The performers at the Kate McGarrigle tribute held at New York’s Town Hall last night were a family in more ways than one. The late Montreal singer-songwriter’s literal relatives were there, of course – her sister Anna McGarrigle, her children Rufus and Martha Wainwright, and assorted nephews, nieces and in-laws. But there was also a heavy contingent of artists she mentored, collaborated with or otherwise inspired before her too-soon death at age 63 last January – people like Emmylou Harris, Norah Jones, Antony Hegarty, Teddy Thompson, Justin Vivian Bond, Krystle Warren, the novelist Michael Ondaatje and even Jimmy Fallon. Bond seemed to speak for almost everyone on stage when describing McGarrigle as “like a mother to me.”
Although the three-hour concert was billed as “A Celebration of Kate McGarrigle,” the prevailing mood was naturally somber. McGarrigle wrote and sang heartrendingly personal songs throughout most of her life; hearing them now that she’s gone was emotional, to say the least. Performers and audience members alike could be seen tearing up during highlights like “I Eat Dinner (When The Hunger’s Gone)” (a sweet duet between Harris and Thompson), “Go Leave” (a deeply felt rendition by Hegarty), “(Talk to Me Of) Mendocino” (sung by both Wainwright siblings with Jones), “Tell My Sister” (a wonderfully torchy performance by Martha Wainwright) and most of all “Proserpina” – the last song Kate McGarrigle wrote before her death, a sad, lovely, honest tune that brought nearly everyone back on stage to close the night’s first set.
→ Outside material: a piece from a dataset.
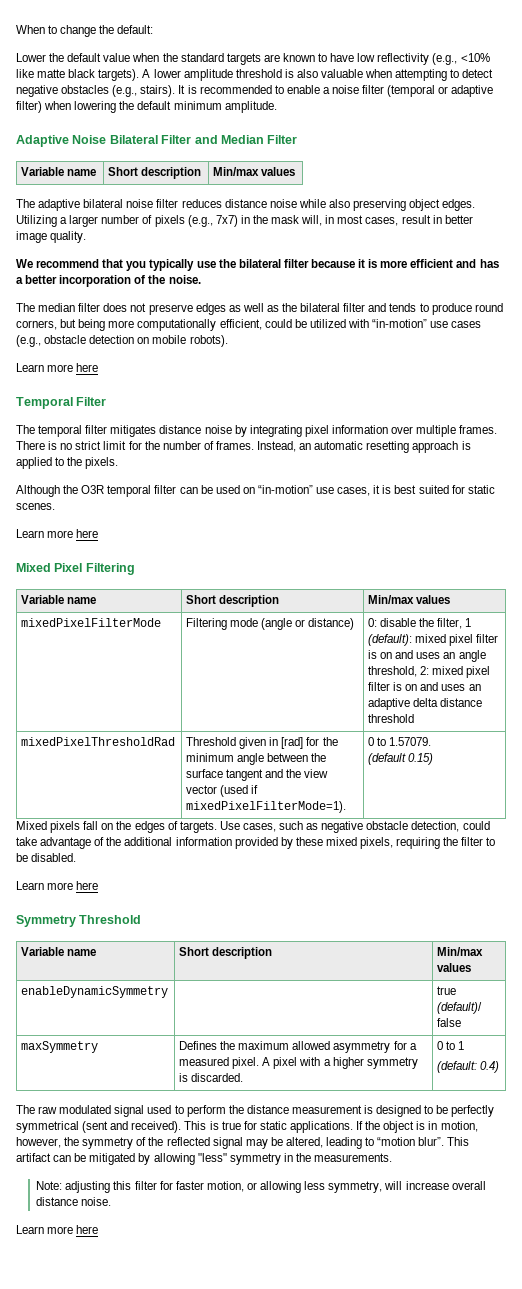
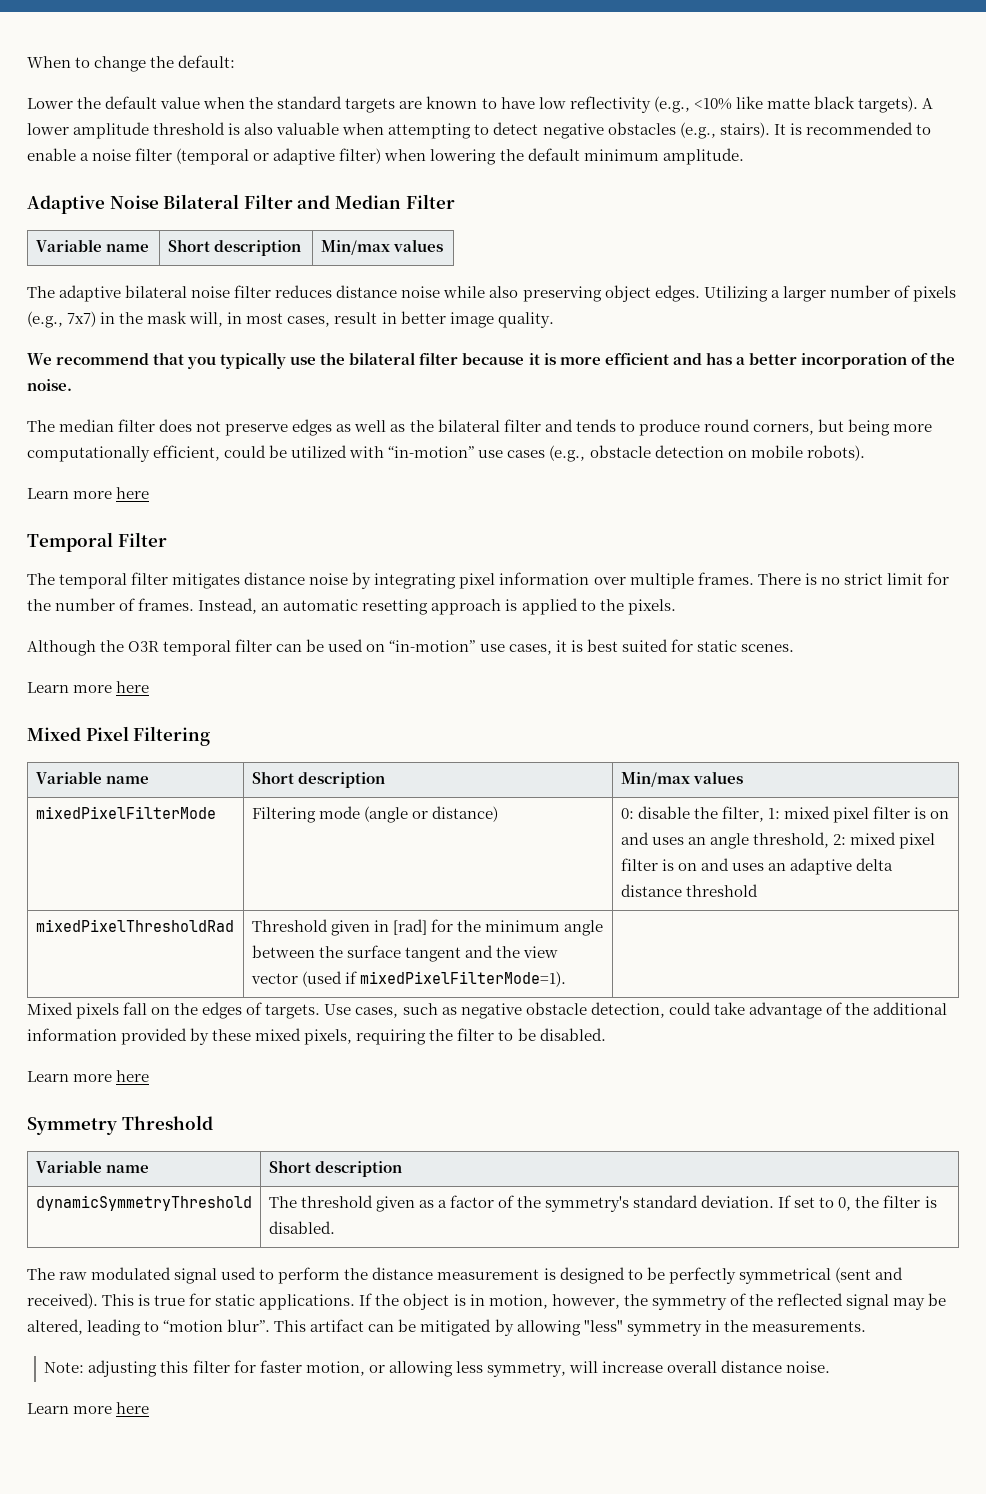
[465,618,472,627] [368,634,413,646] 1 (default): -> [767,808,780,819] 1:
[368,737,432,746] [368,753,434,765] 0 to 1.57079. // (default 0.15) -> (566, 979) none
[437,947,484,956] [437,963,472,972] [21,986,169,998] [437,986,457,995] [437,1002,483,1014] [437,1018,462,1027] [21,1041,99,1053] [179,1041,417,1053] [179,1057,418,1069] [179,1073,244,1082] [437,1041,465,1050] [437,1061,500,1073] | Min/max values // enableDynamicSymmetry | | true (default)/ false // maxSymmetry | Defines the maximum allowed asymmetry for a measured pixel. A pixel with a higher symmetry is discarded. | 0 to 1 // (default: 0.4) -> [35,1195,252,1211] [268,1195,937,1212] [268,1221,335,1234] // dynamicSymmetryThreshold | The threshold given as a factor of the symmetry's standard deviation. If set to 0, the filter is disabled.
But the show also made room for the warmth, humor and life that are equally characteristic of her work. There were bittersweet smiles to be seen during “First Born” (wryly crooned by the Wainwright siblings) and “Work Song” (enthusiastically interpreted by Bond). And Fallon drew unexpected laughs with a short stand-up bit, comparing the McGarrigle-Wainwright clan to “a very talented Brady Bunch” or perhaps the Von Trapps.
The tears inevitably returned when, toward the end of the evening, Anna McGarrigle led the rest of the family on “Kitty Come Home” – originally written after the breakup of her sister’s marriage, now taking on a newly mournful meaning. The show drew to a close a few minutes later with a group singalong of the folk standard “Dink’s Song,” whose refrain of “Fare thee well” felt especially sorrowful.
“A Celebration of Kate McGarrigle” will return to Town Hall for a second sold-out performance tonight; all profits from both performances will benefit the Kate McGarrigle Sarcoma Research Fund. Those lucky enough to have tickets are in for an extraordinarily moving night of music.